Ancak binlerce genç orada kaldı. Bu gençlerin önemli bir kısmı için sistemde sorun yoktu ama onlar “lidersizler” denilen kesimin “iyi iş çıkardınız, şimdi eve gidin ve Obama’ya oy verin” gevezeliğine rağmen orada olmaya devam ettiler.

Kitleyi yanlışa sevk etmeye çalışanlar ayaklanmayı parçalamak için çalışıyorlar.

Ama devrimci Marksist-Leninist hareketin küçük de olsa bir kesimi hâlâ orada. Wall Street’i İşgal Et, “anayasa günü”nde işe koyulduğu için böbürlenen bir hareket olmaktan çıkıp 1 Mayıs’ta Genel Grev çağrısı yapan bir harekete dönüştü.

Şimdi Birlik Meydanı’ndaki işgalciler arasında en yaygın soru şu: “Onca dizüstü bilgisayarı nereye gitti?”

Tüm liberal blogcular gitti. Tüm çiçek çocukları ve Demokrat Parti yalakaları gözden kayboldu.

Wall Street’i İşgal Et, beyaz çoğunluğun hâkimiyetinden çıkıp geniş ölçüde çok milletli bir gruplaşmaya evrildi. STK’lerin fonladığı liberallerin “profesyonel sol”unu başından defetti. Hareket, bu kesimin yardakçılarını ya korkuttu ya da saflarına kattı.

Bugün hareketin merkezinde asabi pankçılar, anarko-sendikalistler, işten çıkartılmış orta yaşlı işçiler ve gerçek devrimci eylemciler duruyor.

Yıllarca sekter sol, genel grevin tek cevap olduğunu söyleyip durdu, şimdi ise binlerce genç yapıyor bu çağrıyı. Üstelik bu çağrıyı Uluslararası İşçi Günü’nde yapıyor. Gençler, göçmen işçiler ve onların sendikaları ile birlikte ortaklaşa yürüyüşler düzenleyip şu taleplerini iletiyorlar: “Çalışma! Alışveriş Yapma! Sokağa Çık!”

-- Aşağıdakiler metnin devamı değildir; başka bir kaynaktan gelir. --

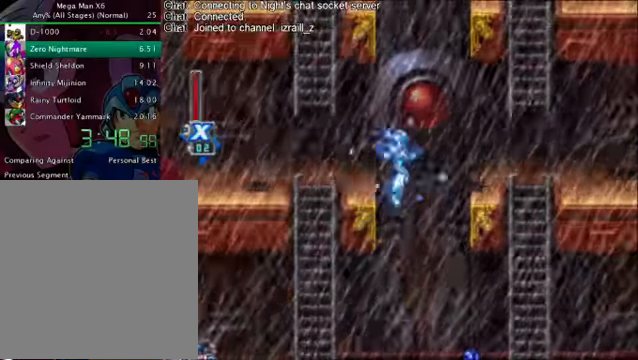
{"buttons": ["DPAD_DOWN"], "right_stick": "center"}
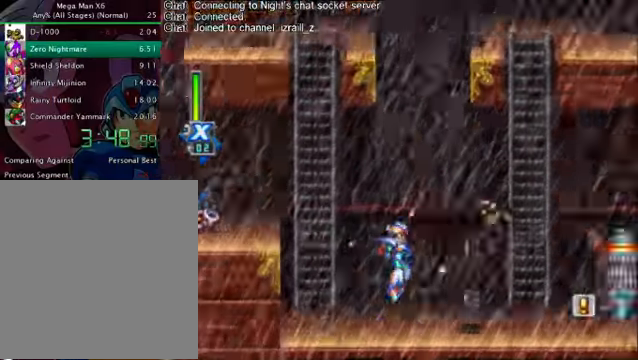
{"buttons": ["L1", "DPAD_DOWN"], "right_stick": "center", "events": [[125, "L1", "down"]]}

Trayvon Martin (26 Şubat 2012’de bir beyaz tarafından katledilen 17 yaşındaki zenci genç) davasına sahip çıkıyorlar. Polisin suratına artık “sen de %99’sun” diye bağırılmıyor. Bunun yerine “kötü bir polisten başka bir şey değilsin!” şarkısı söyleniyor. Elvis Presley’nin klasikleşen “Av Köpeği” şarkısının ezgisi (New York belediye başkanı) Michael Bloomberg’in özel ordusunun suratına haykırılıyor.

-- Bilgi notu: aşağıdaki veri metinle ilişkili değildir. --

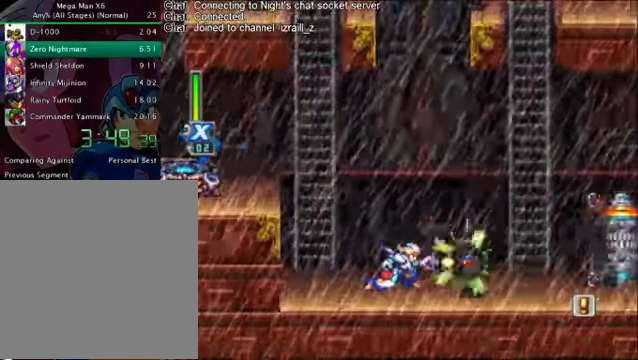
{"buttons": ["L1", "R1", "DPAD_DOWN"], "right_stick": "center", "events": [[417, "R1", "down"]]}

Semada kızıl bayraklar dalgalanıyor. Her yerde “sınıf savaşı” yazılı pankartlar ve afişler… Yürüyüşlerde “Tıpkı Ho Chi Minh gibi İşgal Hareketi de Kazanacak!” diye bağırılıyor.

Altmışların savaş karşıtı hareketinin de Norman Thomas’ın (altmışlarda Amerika Sosyalist Partisi lideri) siyasetinden Bernadine Dorhn’un (Devrimci bir hareket olan Weather Underground [“Yeraltından Hava Durumu”] örgütünün kurucusu) siyasetine doğru evrilmesi beş yıl sürmüştü. Wall Street’i İşgal Et ise bu gelişimi birkaç ayda tamamladı ve şaşırtıcı olmayan bir biçimde Todd Gitlin’i (“Yeni Sol”cu yazar) doğurdu.

Chris Hedges’ın Rolü

Chris Hedges, Wall Street’i İşgal Et’in politik olgunluğuna ve yaşadığı gelişime karşı verilmiş bir cevap. Hedges, hiç Marksist olmadı. O, Doğu Bloku’nun çöküşünü alkışlayan burjuva bir yazar bozuntusu. Bush dönemi boyunca, Hristiyan diriliş hareketine katılan kafası karışık işçilerin, Mussolini’nin Kahverengi Gömlekliler’ine eşdeğerde olduğunu iddia etti. Bu yaklaşımı kendisinin “Daily Kos” (Demokrat Parti yanlısı bir blog sitesi) tarafından sıkça övgüye mazhar olmasını sağladı.

Birdenbire “anarşist” oluveren Hedges, Kara Blok’u şeytanîleştirdi. Son dönemdeki hedefi ise Oakland’ı İşgal Et Hareketi.

Neden?

Çünkü Oakland’ı İşgal Et Hareketi, ülkedeki en uzun ömürlü, militan Marksist sendikalardan biri olan Uluslararası Kıyı Boyu Ambar Sendikası’nın (Amerika’nın batı sahilindeki dok, otel, konserve fabrikası, kitapçı ve ambar işçilerinin sendikası) lehine bir sözleşme imzalamasını sağladı.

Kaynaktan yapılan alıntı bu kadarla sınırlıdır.